The SCHAEFFER Dataset - Spectromorphogical Corpus of Human-annotated Audio with Electroacoustic Features For Experimental Research
Time: Tue 2024-11-26 15.00 - 16.00
Location: Room 1E207, KMH Royal College of Music
Video link: Zoom
Language: English
Participating: Maurizio Berta, KTH, PhD Candidate in the SMC Group
Abstract
This seminar introduces the SCHAEFFER Dataset, a collection of spectromorphologically annotated sound objects. A project was developed to investigate the automatic generation and analysis of audio using Schaefferian’s type descriptions. The base assumption for this project is the absence of a dataset of this kind, thus making it impossible to utilize several machine learning algorithms on the tasks of experimental electroacoustic music. The data was collected and annotated in a crowd-sourced manner with the aid of students from the Conservatories of Turin, Genoa, Pesaro, and Bologna. Each sound object submitted was required to have a duration between 5 to 10 seconds and to be defined with a free-form description and a set of spectromorphological labels.

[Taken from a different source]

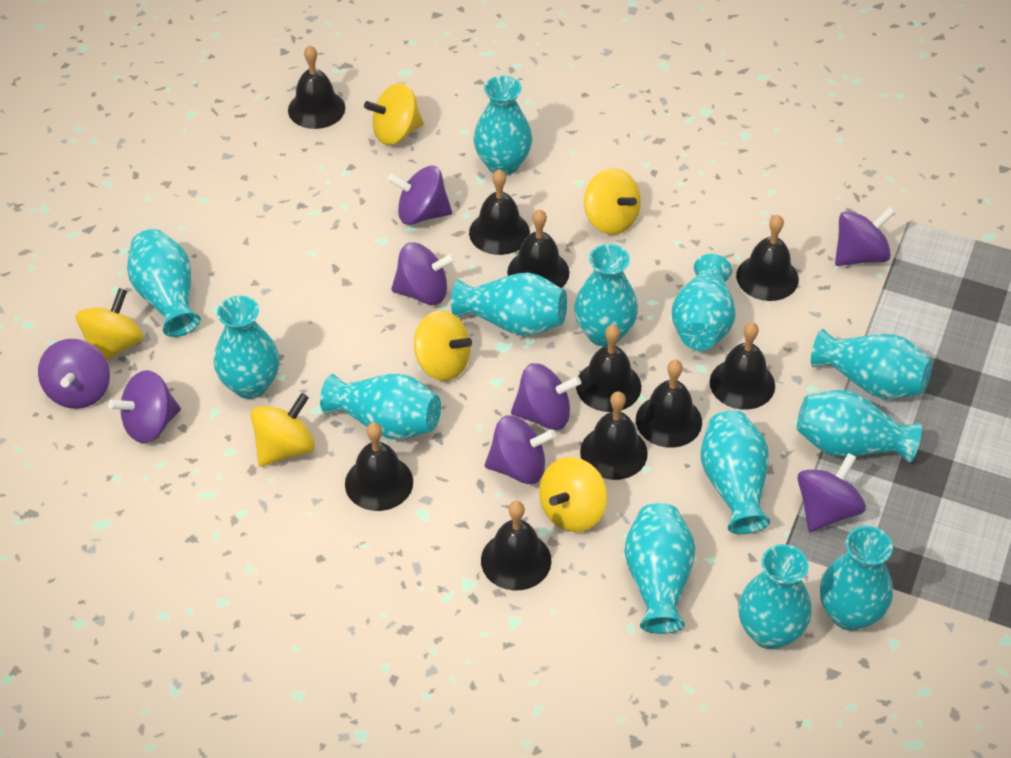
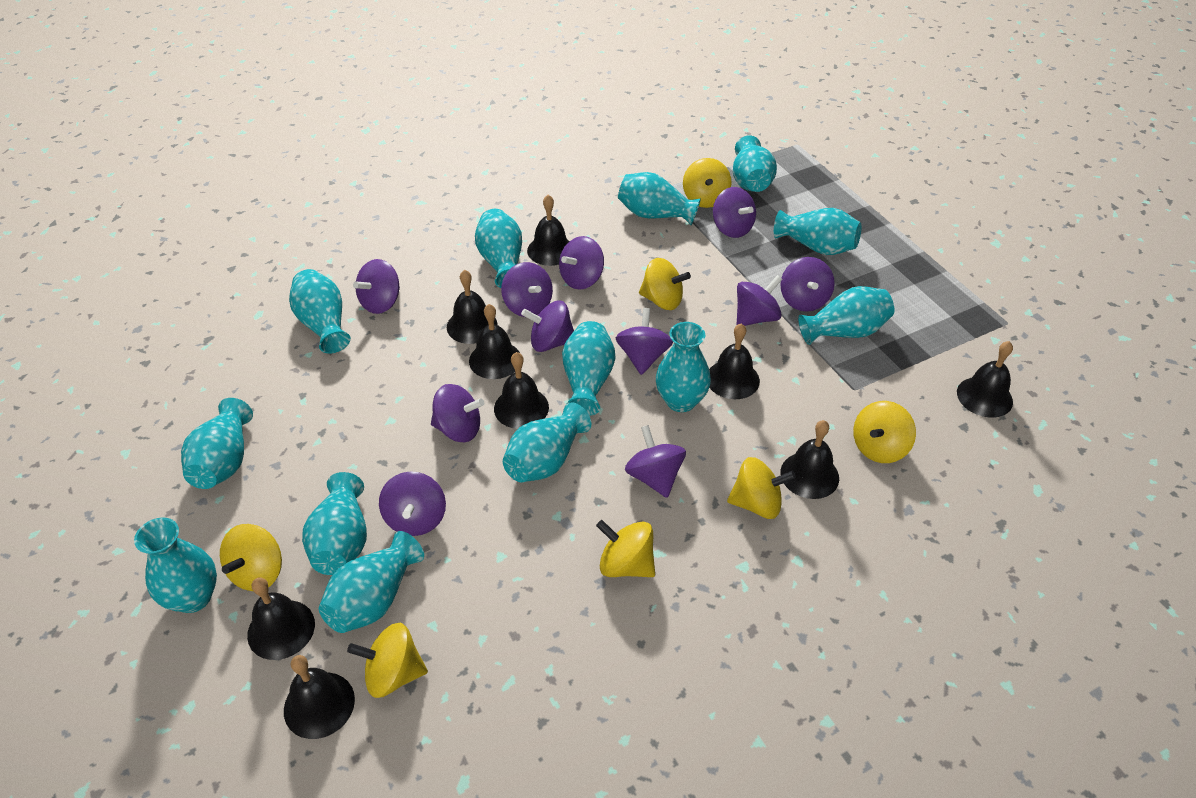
black bell: [288,45,345,129] [345,422,413,511] [469,169,530,255] [481,501,552,590] [507,209,570,288] [576,324,641,412] [580,391,648,480] [636,360,702,448] [710,322,775,410] [736,215,799,301] = 10 -> [247,577,315,660] [284,655,355,739] [447,270,498,344] [469,304,520,379] [494,352,549,429] [527,195,570,266] [709,323,760,399] [780,420,839,499] [957,341,1013,418] = 9
purple spinning top: [38,339,110,409] [108,370,181,443] [388,166,452,225] [391,242,456,305] [485,415,556,484] [511,363,581,430] [797,453,866,532] [835,206,895,266] = 8 -> [353,259,400,314] [379,471,446,536] [431,384,484,442] [501,262,553,317] [521,301,574,352] [559,236,604,290] [616,308,673,375] [625,425,686,498] [713,187,756,238] [737,275,782,326] [781,257,835,311] = 11
yellow spinning top: [76,288,144,360] [251,393,315,467] [364,83,424,145] [414,310,472,381] [539,457,607,532] [584,168,641,235] = 6 -> [220,524,282,591] [347,623,428,698] [596,520,655,577] [639,258,691,310] [683,158,732,208] [727,457,796,519] [853,401,916,463] = 7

The files were all released under a CC-By license to ensure rightful attribution to the dataset’s contributors. The dataset was then tested on the tasks of text-to-audio generation and automatic analysis. The crowd-sourced process allowed us to collect 788 annotated sound objects. However, this size proved to be too small, resulting in the dataset not being representative of all the classes defined within itself. Despite this issue, it was still possible to train a classifier that performed well on some metrics. However, the text-to-audio generation was only functional in generating from typological descriptions, but not from morphological phrases. This collection marks the initial steps in building datasets of sound objects. However, more data is needed to achieve a coherent data representation.